Collection entries
_ _ _ _ _ _ _

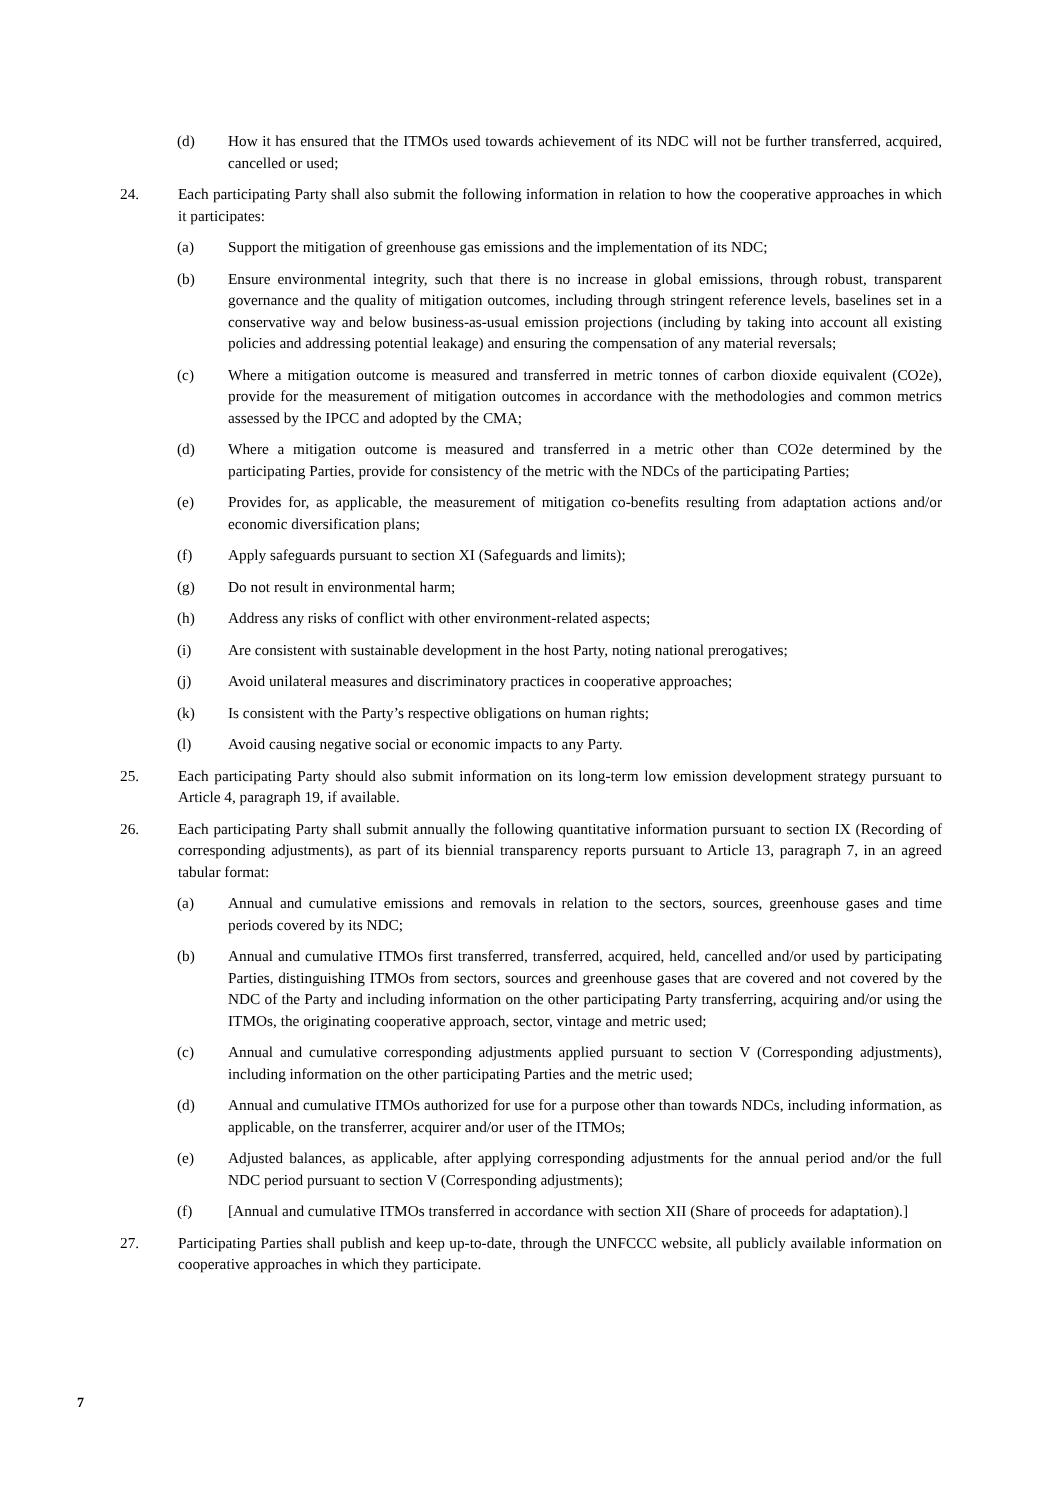(d) How it has ensured that the ITMOs used towards achievement of its NDC will not be further transferred, acquired, cancelled or used;
24. Each participating Party shall also submit the following information in relation to how the cooperative approaches in which it participates:
(a) Support the mitigation of greenhouse gas emissions and the implementation of its NDC;
(b) Ensure environmental integrity, such that there is no increase in global emissions, through robust, transparent governance and the quality of mitigation outcomes, including through stringent reference levels, baselines set in a conservative way and below business-as-usual emission projections (including by taking into account all existing policies and addressing potential leakage) and ensuring the compensation of any material reversals;
(c) Where a mitigation outcome is measured and transferred in metric tonnes of carbon dioxide equivalent (CO2e), provide for the measurement of mitigation outcomes in accordance with the methodologies and common metrics assessed by the IPCC and adopted by the CMA;
(d) Where a mitigation outcome is measured and transferred in a metric other than CO2e determined by the participating Parties, provide for consistency of the metric with the NDCs of the participating Parties;
(e) Provides for, as applicable, the measurement of mitigation co-benefits resulting from adaptation actions and/or economic diversification plans;
(f) Apply safeguards pursuant to section XI (Safeguards and limits);
(g) Do not result in environmental harm;
(h) Address any risks of conflict with other environment-related aspects;
(i) Are consistent with sustainable development in the host Party, noting national prerogatives;
(j) Avoid unilateral measures and discriminatory practices in cooperative approaches;
(k) Is consistent with the Party’s respective obligations on human rights;
(l) Avoid causing negative social or economic impacts to any Party.
25. Each participating Party should also submit information on its long-term low emission development strategy pursuant to Article 4, paragraph 19, if available.
26. Each participating Party shall submit annually the following quantitative information pursuant to section IX (Recording of corresponding adjustments), as part of its biennial transparency reports pursuant to Article 13, paragraph 7, in an agreed tabular format:
(a) Annual and cumulative emissions and removals in relation to the sectors, sources, greenhouse gases and time periods covered by its NDC;
(b) Annual and cumulative ITMOs first transferred, transferred, acquired, held, cancelled and/or used by participating Parties, distinguishing ITMOs from sectors, sources and greenhouse gases that are covered and not covered by the NDC of the Party and including information on the other participating Party transferring, acquiring and/or using the ITMOs, the originating cooperative approach, sector, vintage and metric used;
(c) Annual and cumulative corresponding adjustments applied pursuant to section V (Corresponding adjustments), including information on the other participating Parties and the metric used;
(d) Annual and cumulative ITMOs authorized for use for a purpose other than towards NDCs, including information, as applicable, on the transferrer, acquirer and/or user of the ITMOs;
(e) Adjusted balances, as applicable, after applying corresponding adjustments for the annual period and/or the full NDC period pursuant to section V (Corresponding adjustments);
(f) [Annual and cumulative ITMOs transferred in accordance with section XII (Share of proceeds for adaptation).]
27. Participating Parties shall publish and keep up-to-date, through the UNFCCC website, all publicly available information on cooperative approaches in which they participate.
7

_ _ _ _ _ _ _

#### [What to work on]
Write out the records word for word. Pictures stay out.

#### [Finished task]
(d) How it has ensured that the ITMOs used towards achievement of its NDC will not be further transferred, acquired, cancelled or used;
24. Each participating Party shall also submit the following information in relation to how the cooperative approaches in which it participates:
(a) Support the mitigation of greenhouse gas emissions and the implementation of its NDC;
(b) Ensure environmental integrity, such that there is no increase in global emissions, through robust, transparent governance and the quality of mitigation outcomes, including through stringent reference levels, baselines set in a conservative way and below business-as-usual emission projections (including by taking into account all existing policies and addressing potential leakage) and ensuring the compensation of any material reversals;
(c) Where a mitigation outcome is measured and transferred in metric tonnes of carbon dioxide equivalent (CO2e), provide for the measurement of mitigation outcomes in accordance with the methodologies and common metrics assessed by the IPCC and adopted by the CMA;
(d) Where a mitigation outcome is measured and transferred in a metric other than CO2e determined by the participating Parties, provide for consistency of the metric with the NDCs of the participating Parties;
(e) Provides for, as applicable, the measurement of mitigation co-benefits resulting from adaptation actions and/or economic diversification plans;
(f) Apply safeguards pursuant to section XI (Safeguards and limits);
(g) Do not result in environmental harm;
(h) Address any risks of conflict with other environment-related aspects;
(i) Are consistent with sustainable development in the host Party, noting national prerogatives;
(j) Avoid unilateral measures and discriminatory practices in cooperative approaches;
(k) Is consistent with the Party’s respective obligations on human rights;
(l) Avoid causing negative social or economic impacts to any Party.
25. Each participating Party should also submit information on its long-term low emission development strategy pursuant to Article 4, paragraph 19, if available.
26. Each participating Party shall submit annually the following quantitative information pursuant to section IX (Recording of corresponding adjustments), as part of its biennial transparency reports pursuant to Article 13, paragraph 7, in an agreed tabular format:
(a) Annual and cumulative emissions and removals in relation to the sectors, sources, greenhouse gases and time periods covered by its NDC;
(b) Annual and cumulative ITMOs first transferred, transferred, acquired, held, cancelled and/or used by participating Parties, distinguishing ITMOs from sectors, sources and greenhouse gases that are covered and not covered by the NDC of the Party and including information on the other participating Party transferring, acquiring and/or using the ITMOs, the originating cooperative approach, sector, vintage and metric used;
(c) Annual and cumulative corresponding adjustments applied pursuant to section V (Corresponding adjustments), including information on the other participating Parties and the metric used;
(d) Annual and cumulative ITMOs authorized for use for a purpose other than towards NDCs, including information, as applicable, on the transferrer, acquirer and/or user of the ITMOs;
(e) Adjusted balances, as applicable, after applying corresponding adjustments for the annual period and/or the full NDC period pursuant to section V (Corresponding adjustments);
(f) [Annual and cumulative ITMOs transferred in accordance with section XII (Share of proceeds for adaptation).]
27. Participating Parties shall publish and keep up-to-date, through the UNFCCC website, all publicly available information on cooperative approaches in which they participate.
7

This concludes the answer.